═══ DATA FOR ANALYSIS
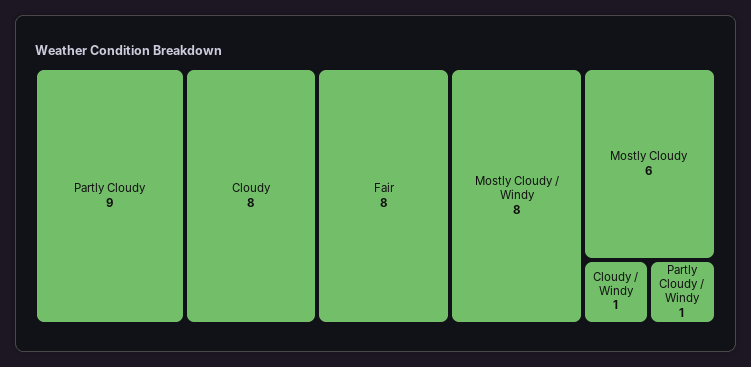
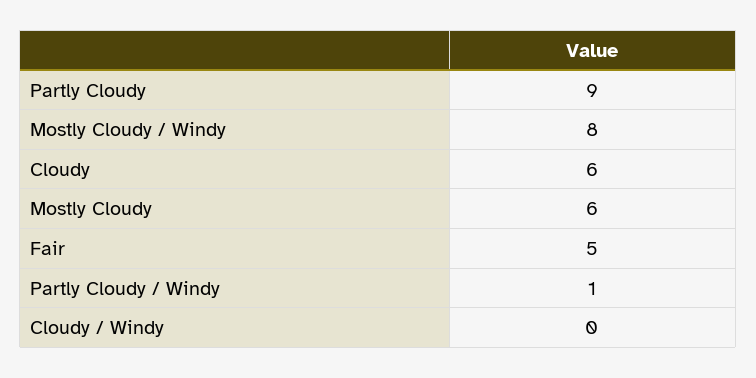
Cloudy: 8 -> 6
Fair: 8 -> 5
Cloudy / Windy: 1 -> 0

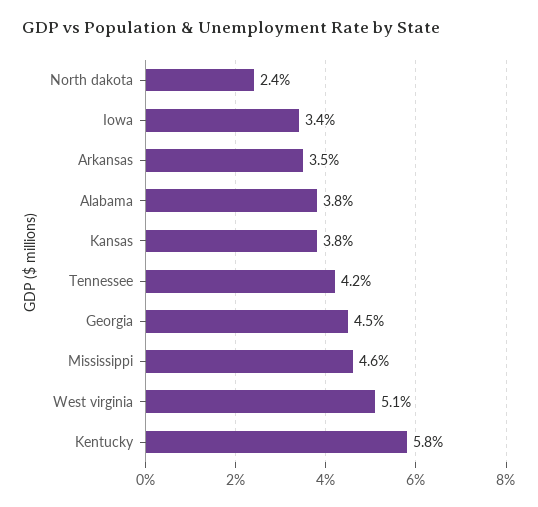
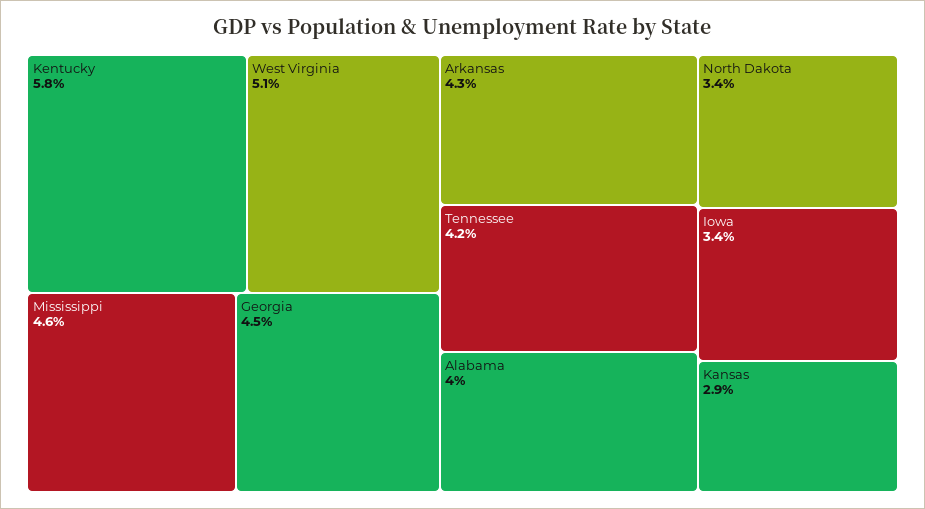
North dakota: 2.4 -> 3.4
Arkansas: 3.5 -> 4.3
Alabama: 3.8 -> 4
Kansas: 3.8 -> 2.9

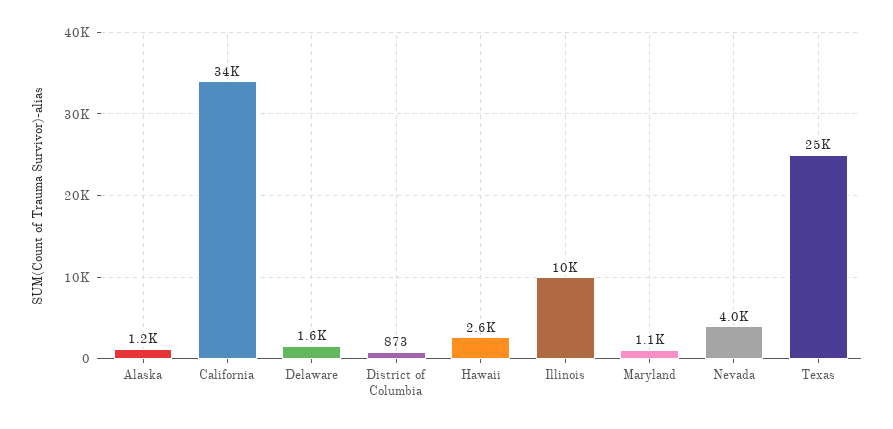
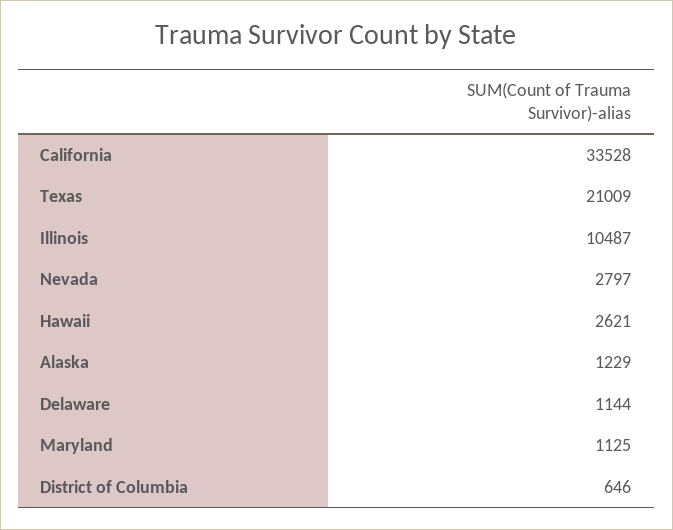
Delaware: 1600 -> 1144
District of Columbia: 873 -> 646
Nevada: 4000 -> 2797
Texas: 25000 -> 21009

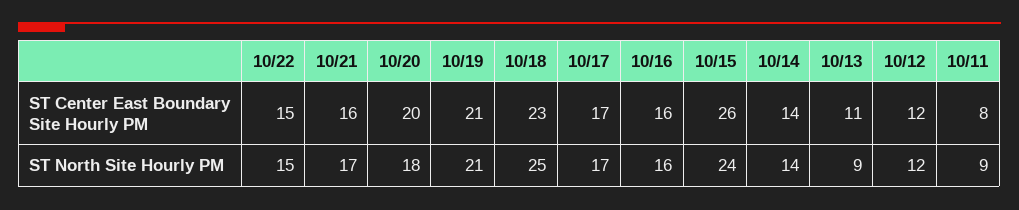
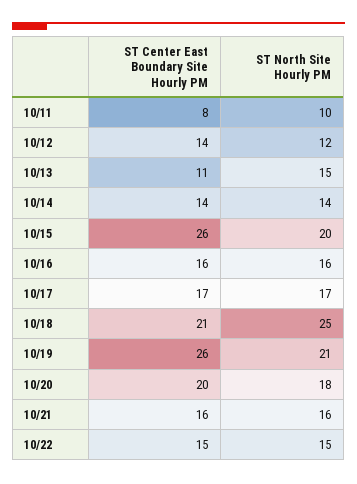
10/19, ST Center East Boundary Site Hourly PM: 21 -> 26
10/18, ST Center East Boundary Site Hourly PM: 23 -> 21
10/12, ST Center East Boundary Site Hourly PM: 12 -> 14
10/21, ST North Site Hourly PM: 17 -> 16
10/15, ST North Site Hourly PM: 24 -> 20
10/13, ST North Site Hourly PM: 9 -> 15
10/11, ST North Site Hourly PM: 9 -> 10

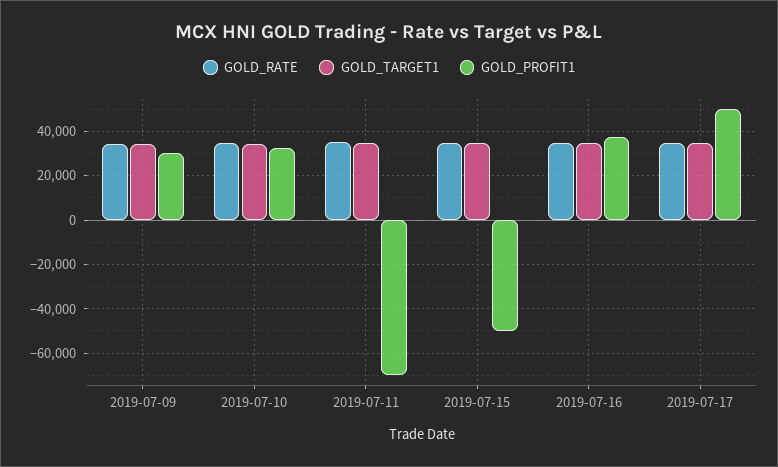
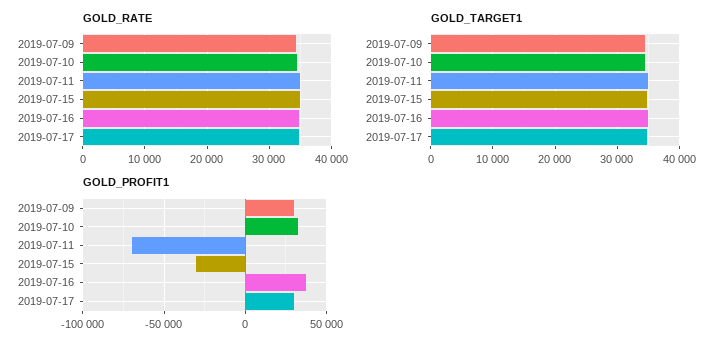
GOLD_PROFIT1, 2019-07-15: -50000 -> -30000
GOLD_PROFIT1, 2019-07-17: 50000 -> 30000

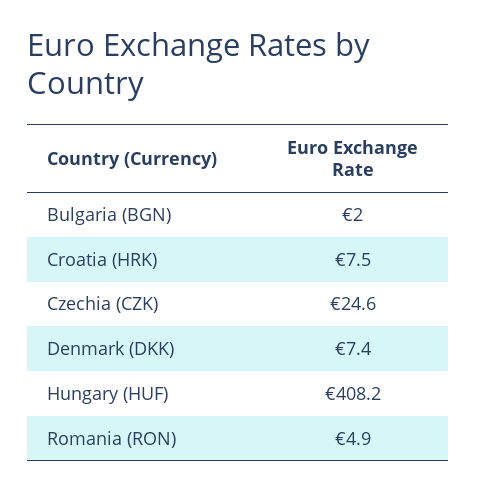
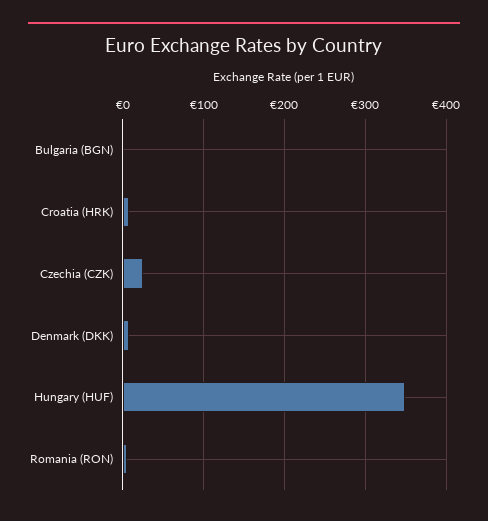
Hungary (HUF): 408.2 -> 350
══════
═══ DATA FOR ANALYSIS
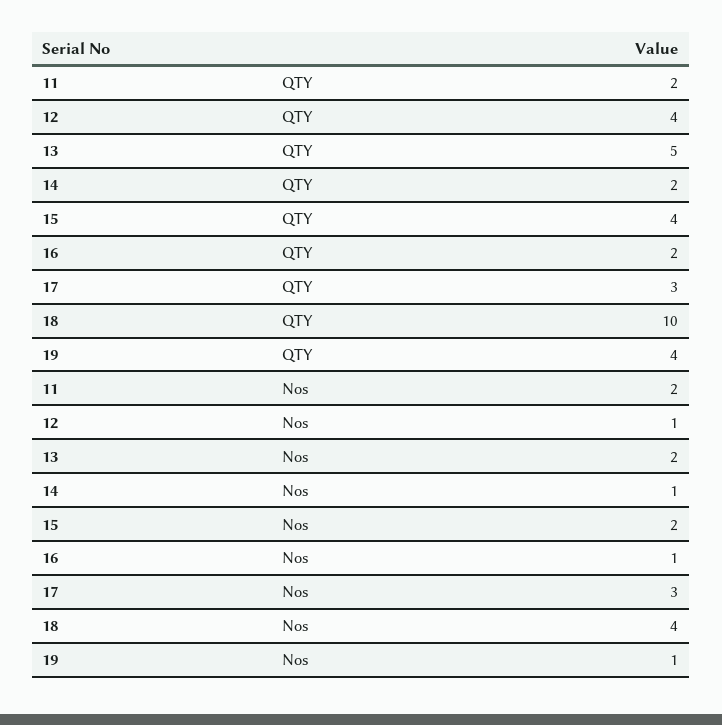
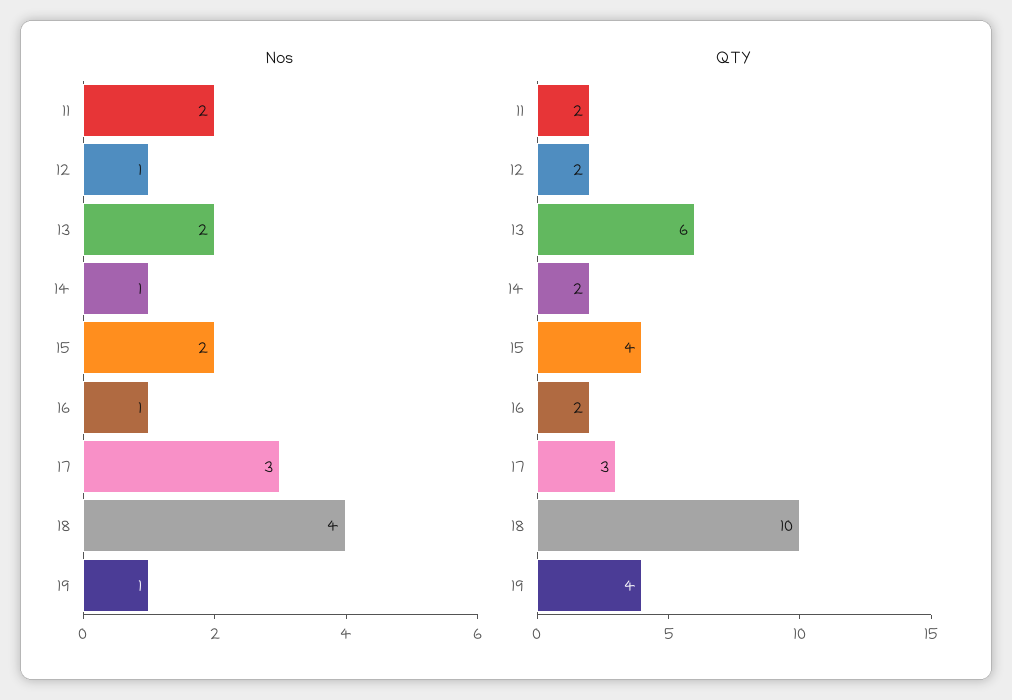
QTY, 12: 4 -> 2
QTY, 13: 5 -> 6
══════
In the listing above, find the line containing "10/13, ST North Site Hourly PM: 9 -> 15". Output it and every line after it up to and including the line containing "Hungary (HUF): 408.2 -> 350", exactly, but skip the pictures.

10/13, ST North Site Hourly PM: 9 -> 15
10/11, ST North Site Hourly PM: 9 -> 10

GOLD_PROFIT1, 2019-07-15: -50000 -> -30000
GOLD_PROFIT1, 2019-07-17: 50000 -> 30000

Hungary (HUF): 408.2 -> 350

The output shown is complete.